» TASK INSTRUCTIONS
Which of the lines below hold the word "distribution"? Pull each of them out.

» DATASET SECTION
——————————

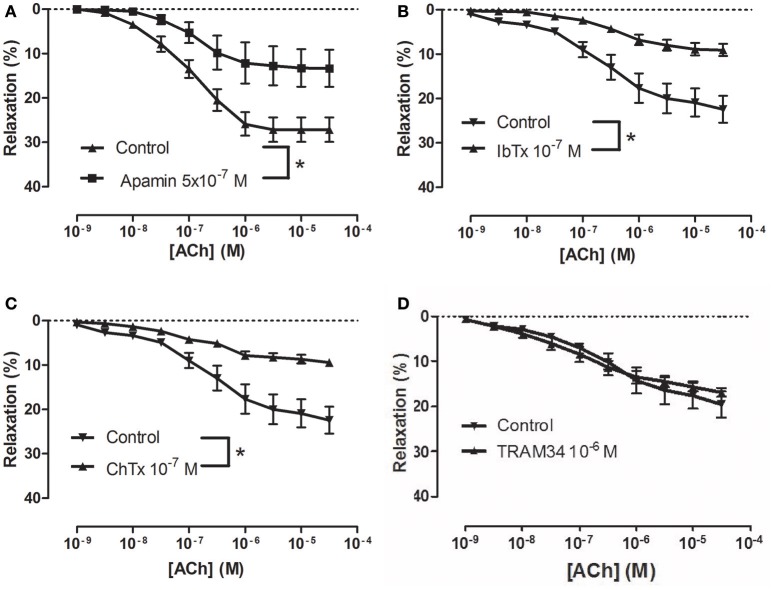
Involvement of apamin- and iberiotoxin-sensitive channels in acetylcholine (ACh) relaxation of rat corpus cavernosum (CC). Concentration-response curves for ACh in the absence and the presence of (A) control (n = 13) vs. apamin (0.5 μM) (n = 6), (B) control (n = 8) vs. iberiotoxin (0.1 μM) (n = 9), (C) control (n = 8) vs. charybdotoxin (0.1 μM) (n = 10), and (D) control (n = 8) vs. TRAM-34 (1 μM) (n = 9). Data are expressed as means ± S.E.M. *P ≤ 0.05, curves were significantly different, two-way ANOVA followed by a Bonferroni post-test.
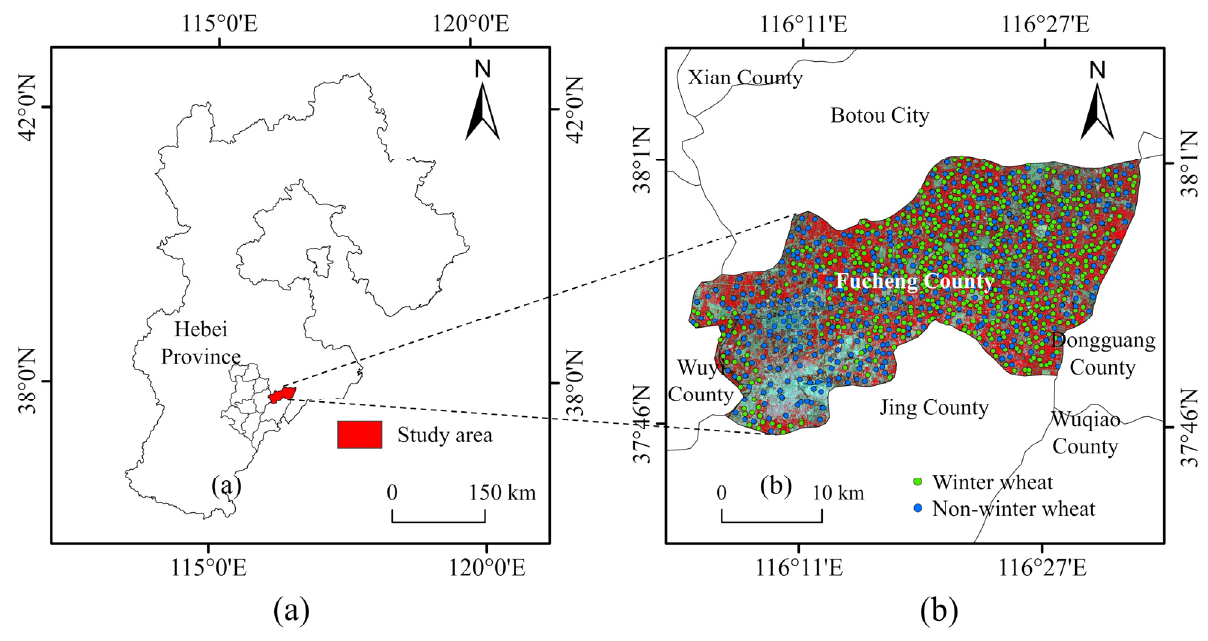
Figure 1. ( a ) Location of the study area, ( b ) the spatial distribution of sample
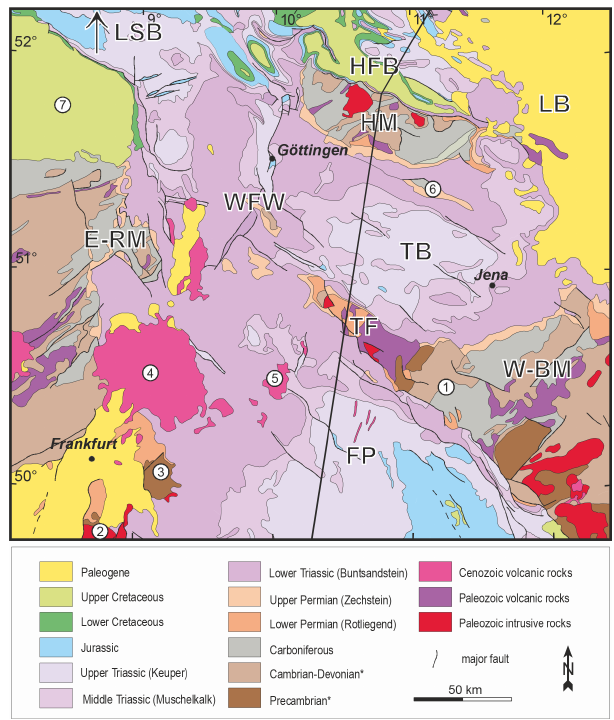
Figure 3. Geological map of the study area (simplified after Bun- desanstalt für Geowissenschaften und Rohstoffe, 2004; ∗ affected by a variable degree of metamorphic overprint). Abbreviations are used for geological–structural units mentioned in the text and corre- spond to the stratigraphical columns in Fig. 5a: LSB – Lower Sax- ony Basin, HFB – Harz Foreland Basin, HM – Harz Mountains, LB – Leipzig Basin, TB – Thuringian Basin, TF – Thuringian Forest, WFW – Werra–Fulda–Weser region, E-RM – eastern Rhenish Mas- sif, FP – Franconian platform, W-BM – western Bohemian Mas- sif. Locations of further geographical–geological units mentioned in the text are labelled with numbers: (1) Thuringian Schiefer- gebirge, (2) Odenwald, (3) Spessart, (4) Vogelsberg, (5) Rhön, (6) Kyffhäuser High, (7) Münsterland Basin. The black line indi- cates the trace of the section shown in Fig.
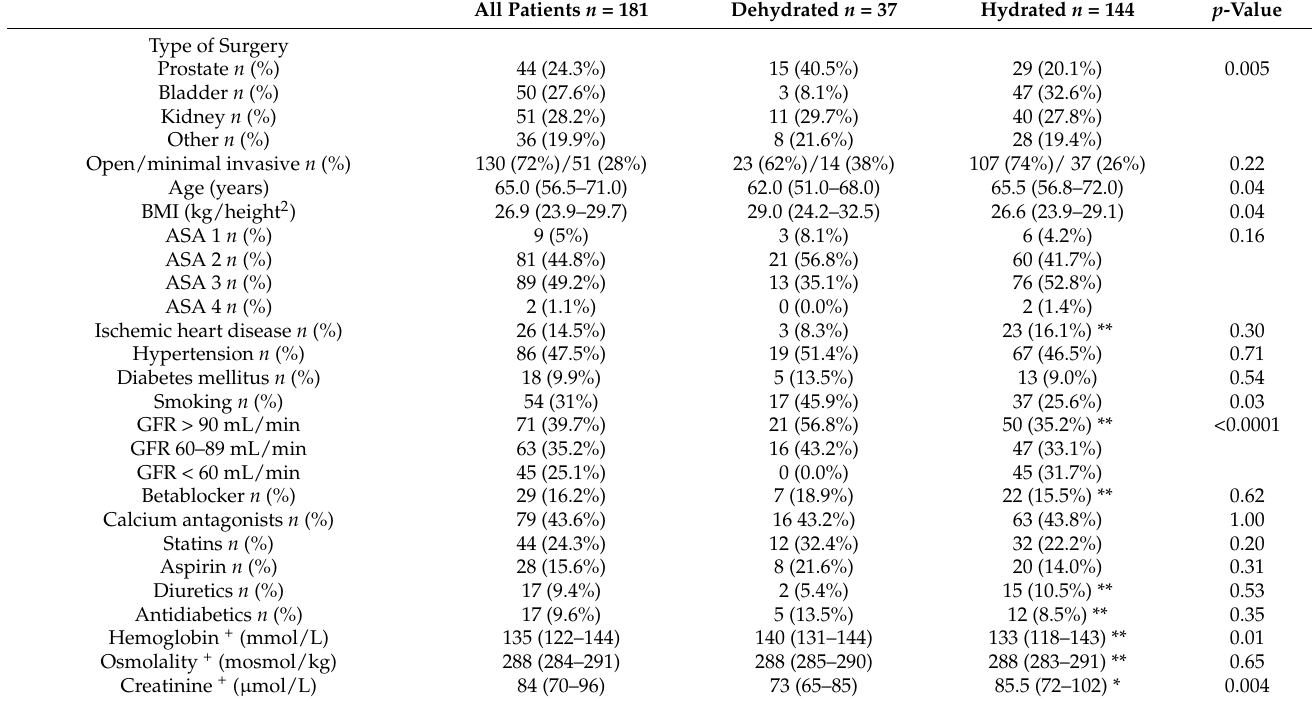
Table 2. Patient’s pre-, intra-, and postoperative data. Dehydration grouping according to fluid retention index (FRI) ≥ 4 obtained when surgery was initiated. Data shown as median (25th–75th percentiles) or block column percentages depending on distribution. + values measured at surgery. Missing data coming from patients in the hydrated group. All Patients n = 181 Dehydrated n = 37 Hydrated n = 144 p -Value Type of Surgery Prostate n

——————————

» TASK OUTPUT
Figure 1. ( a ) Location of the study area, ( b ) the spatial distribution of sample
Table 2. Patient’s pre-, intra-, and postoperative data. Dehydration grouping according to fluid retention index (FRI) ≥ 4 obtained when surgery was initiated. Data shown as median (25th–75th percentiles) or block column percentages depending on distribution. + values measured at surgery. Missing data coming from patients in the hydrated group. All Patients n = 181 Dehydrated n = 37 Hydrated n = 144 p -Value Type of Surgery Prostate n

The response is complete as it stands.